> [TASK] Retype the rows from the line with "## Changes Made" to the line with "## **Preview**" without any changes, including both of those lines.

> [RAW DATA]

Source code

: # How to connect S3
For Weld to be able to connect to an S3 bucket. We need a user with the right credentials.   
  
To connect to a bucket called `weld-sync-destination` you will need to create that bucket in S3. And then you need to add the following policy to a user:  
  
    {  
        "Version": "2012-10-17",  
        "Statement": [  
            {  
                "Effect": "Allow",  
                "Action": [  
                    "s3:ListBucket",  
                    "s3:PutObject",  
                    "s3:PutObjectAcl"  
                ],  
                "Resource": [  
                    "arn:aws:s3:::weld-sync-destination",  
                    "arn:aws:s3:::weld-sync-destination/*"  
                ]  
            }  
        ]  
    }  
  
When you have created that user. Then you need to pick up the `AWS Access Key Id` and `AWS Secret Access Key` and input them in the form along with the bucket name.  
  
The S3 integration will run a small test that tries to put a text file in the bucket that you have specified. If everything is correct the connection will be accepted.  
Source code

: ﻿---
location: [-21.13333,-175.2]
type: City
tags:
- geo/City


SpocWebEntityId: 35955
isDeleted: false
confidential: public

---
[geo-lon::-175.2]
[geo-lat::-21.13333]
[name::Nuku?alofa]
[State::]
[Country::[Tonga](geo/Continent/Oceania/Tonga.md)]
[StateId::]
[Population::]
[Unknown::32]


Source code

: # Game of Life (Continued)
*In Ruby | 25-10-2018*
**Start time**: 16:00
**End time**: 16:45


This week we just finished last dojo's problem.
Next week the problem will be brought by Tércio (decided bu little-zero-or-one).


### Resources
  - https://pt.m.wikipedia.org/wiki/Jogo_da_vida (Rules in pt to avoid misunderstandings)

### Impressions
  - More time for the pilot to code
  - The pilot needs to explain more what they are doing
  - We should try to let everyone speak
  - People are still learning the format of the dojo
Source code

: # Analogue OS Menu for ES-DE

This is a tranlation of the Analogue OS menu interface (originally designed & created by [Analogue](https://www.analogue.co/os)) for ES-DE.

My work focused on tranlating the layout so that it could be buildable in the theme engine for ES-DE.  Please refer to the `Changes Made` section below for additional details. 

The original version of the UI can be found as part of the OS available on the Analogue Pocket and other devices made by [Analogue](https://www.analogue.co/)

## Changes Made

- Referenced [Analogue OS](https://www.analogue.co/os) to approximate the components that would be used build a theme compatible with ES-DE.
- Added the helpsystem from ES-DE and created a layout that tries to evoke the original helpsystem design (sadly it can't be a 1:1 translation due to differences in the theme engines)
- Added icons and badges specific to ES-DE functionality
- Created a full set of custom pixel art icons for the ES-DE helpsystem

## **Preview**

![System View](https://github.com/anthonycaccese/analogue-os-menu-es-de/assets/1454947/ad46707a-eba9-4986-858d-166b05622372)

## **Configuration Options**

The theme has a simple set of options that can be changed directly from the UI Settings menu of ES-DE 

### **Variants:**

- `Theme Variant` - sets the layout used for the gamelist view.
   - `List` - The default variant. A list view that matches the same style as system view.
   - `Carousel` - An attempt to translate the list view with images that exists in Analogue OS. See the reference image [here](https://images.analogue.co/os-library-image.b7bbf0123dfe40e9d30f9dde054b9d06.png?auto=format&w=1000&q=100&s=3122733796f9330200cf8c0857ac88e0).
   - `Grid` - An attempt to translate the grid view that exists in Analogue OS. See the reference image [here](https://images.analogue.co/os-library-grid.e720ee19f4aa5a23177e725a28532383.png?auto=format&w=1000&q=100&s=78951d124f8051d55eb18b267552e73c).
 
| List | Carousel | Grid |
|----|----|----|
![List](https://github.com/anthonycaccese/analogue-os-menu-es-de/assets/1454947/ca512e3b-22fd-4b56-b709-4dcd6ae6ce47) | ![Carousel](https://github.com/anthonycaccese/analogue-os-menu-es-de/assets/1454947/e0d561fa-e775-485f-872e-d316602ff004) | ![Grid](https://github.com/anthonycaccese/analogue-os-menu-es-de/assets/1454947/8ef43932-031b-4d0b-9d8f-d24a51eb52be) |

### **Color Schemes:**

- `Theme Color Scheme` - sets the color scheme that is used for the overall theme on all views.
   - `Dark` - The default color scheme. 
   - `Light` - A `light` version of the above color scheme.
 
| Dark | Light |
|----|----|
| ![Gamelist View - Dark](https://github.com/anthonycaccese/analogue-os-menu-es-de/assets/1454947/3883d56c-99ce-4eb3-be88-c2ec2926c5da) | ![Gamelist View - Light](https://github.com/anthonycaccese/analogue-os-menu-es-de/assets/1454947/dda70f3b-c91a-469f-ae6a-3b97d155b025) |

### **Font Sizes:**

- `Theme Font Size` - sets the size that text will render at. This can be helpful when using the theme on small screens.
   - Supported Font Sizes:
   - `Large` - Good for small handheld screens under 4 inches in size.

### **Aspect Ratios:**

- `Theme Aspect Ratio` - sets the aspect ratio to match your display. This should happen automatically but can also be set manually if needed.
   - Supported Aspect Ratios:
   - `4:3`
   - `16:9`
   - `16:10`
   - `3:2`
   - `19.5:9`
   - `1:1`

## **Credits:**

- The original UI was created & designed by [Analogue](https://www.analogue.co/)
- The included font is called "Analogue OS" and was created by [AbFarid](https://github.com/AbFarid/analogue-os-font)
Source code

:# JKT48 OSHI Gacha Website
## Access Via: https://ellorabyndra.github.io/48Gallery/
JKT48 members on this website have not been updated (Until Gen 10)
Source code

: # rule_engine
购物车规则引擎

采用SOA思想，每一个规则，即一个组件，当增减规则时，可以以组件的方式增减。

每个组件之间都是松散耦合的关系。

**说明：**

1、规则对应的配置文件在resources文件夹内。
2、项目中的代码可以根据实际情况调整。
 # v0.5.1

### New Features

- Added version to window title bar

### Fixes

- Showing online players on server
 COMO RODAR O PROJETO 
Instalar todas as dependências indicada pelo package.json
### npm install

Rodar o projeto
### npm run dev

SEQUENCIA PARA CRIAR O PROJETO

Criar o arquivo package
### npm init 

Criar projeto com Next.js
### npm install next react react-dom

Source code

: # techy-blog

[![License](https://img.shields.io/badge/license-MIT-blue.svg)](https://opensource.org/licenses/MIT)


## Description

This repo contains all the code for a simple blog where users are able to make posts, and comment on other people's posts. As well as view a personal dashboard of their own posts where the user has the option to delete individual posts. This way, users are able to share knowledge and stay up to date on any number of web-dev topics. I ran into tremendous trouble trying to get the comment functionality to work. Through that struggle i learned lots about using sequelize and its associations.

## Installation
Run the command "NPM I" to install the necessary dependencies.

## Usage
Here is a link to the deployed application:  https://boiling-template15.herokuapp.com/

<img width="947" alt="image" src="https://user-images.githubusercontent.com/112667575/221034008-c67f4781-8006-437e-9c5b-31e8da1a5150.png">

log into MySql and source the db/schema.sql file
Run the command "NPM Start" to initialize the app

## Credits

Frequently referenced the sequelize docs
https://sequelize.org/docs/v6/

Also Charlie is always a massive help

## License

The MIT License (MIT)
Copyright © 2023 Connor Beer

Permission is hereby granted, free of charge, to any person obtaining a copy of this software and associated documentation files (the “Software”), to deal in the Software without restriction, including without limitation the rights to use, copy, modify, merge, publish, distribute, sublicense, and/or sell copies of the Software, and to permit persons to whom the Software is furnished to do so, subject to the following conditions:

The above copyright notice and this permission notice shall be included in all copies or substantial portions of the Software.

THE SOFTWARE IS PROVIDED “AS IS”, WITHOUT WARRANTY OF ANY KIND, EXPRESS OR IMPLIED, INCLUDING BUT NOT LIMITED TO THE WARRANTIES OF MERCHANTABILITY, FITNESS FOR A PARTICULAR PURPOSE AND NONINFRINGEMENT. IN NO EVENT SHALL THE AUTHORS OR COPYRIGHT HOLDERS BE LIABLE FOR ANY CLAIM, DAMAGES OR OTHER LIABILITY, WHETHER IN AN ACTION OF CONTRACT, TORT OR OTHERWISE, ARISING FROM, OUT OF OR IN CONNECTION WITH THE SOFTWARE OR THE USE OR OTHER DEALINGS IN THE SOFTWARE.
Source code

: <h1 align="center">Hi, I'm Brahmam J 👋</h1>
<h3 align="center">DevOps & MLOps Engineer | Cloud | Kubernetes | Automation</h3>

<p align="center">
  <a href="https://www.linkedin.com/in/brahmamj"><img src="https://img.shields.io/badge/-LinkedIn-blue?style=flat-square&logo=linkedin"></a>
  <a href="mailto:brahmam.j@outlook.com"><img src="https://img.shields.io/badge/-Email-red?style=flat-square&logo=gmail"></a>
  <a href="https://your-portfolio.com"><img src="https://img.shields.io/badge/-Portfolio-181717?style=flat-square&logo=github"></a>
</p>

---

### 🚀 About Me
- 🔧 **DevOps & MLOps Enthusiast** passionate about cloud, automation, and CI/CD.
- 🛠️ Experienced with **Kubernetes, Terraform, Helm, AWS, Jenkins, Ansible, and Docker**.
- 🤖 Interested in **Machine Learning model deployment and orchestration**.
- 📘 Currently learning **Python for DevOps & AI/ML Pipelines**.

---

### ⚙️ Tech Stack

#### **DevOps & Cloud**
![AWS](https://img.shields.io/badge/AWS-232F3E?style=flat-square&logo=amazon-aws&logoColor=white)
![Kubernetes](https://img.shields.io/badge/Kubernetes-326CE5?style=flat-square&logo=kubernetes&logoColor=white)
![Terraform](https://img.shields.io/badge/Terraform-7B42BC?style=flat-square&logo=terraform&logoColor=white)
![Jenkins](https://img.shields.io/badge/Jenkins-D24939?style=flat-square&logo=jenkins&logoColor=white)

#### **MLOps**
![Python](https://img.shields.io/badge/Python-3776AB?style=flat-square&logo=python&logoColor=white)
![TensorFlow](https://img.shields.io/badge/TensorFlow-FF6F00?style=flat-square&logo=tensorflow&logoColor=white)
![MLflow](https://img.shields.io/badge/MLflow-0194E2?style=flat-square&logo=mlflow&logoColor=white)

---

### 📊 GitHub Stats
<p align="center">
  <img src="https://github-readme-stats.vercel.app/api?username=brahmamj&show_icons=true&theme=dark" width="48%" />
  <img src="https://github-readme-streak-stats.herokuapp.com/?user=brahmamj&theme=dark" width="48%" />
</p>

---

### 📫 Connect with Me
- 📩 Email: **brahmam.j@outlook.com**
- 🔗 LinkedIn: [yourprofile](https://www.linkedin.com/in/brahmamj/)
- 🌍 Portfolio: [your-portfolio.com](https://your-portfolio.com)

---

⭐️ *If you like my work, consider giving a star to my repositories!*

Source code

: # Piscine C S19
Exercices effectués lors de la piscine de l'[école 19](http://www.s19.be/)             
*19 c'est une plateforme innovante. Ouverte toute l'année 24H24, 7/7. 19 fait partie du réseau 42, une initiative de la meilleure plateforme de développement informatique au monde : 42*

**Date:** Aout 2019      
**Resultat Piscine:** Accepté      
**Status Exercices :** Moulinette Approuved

> [RESPONSE TO THE EXERCISE]
## Changes Made

- Referenced [Analogue OS](https://www.analogue.co/os) to approximate the components that would be used build a theme compatible with ES-DE.
- Added the helpsystem from ES-DE and created a layout that tries to evoke the original helpsystem design (sadly it can't be a 1:1 translation due to differences in the theme engines)
- Added icons and badges specific to ES-DE functionality
- Created a full set of custom pixel art icons for the ES-DE helpsystem

## **Preview**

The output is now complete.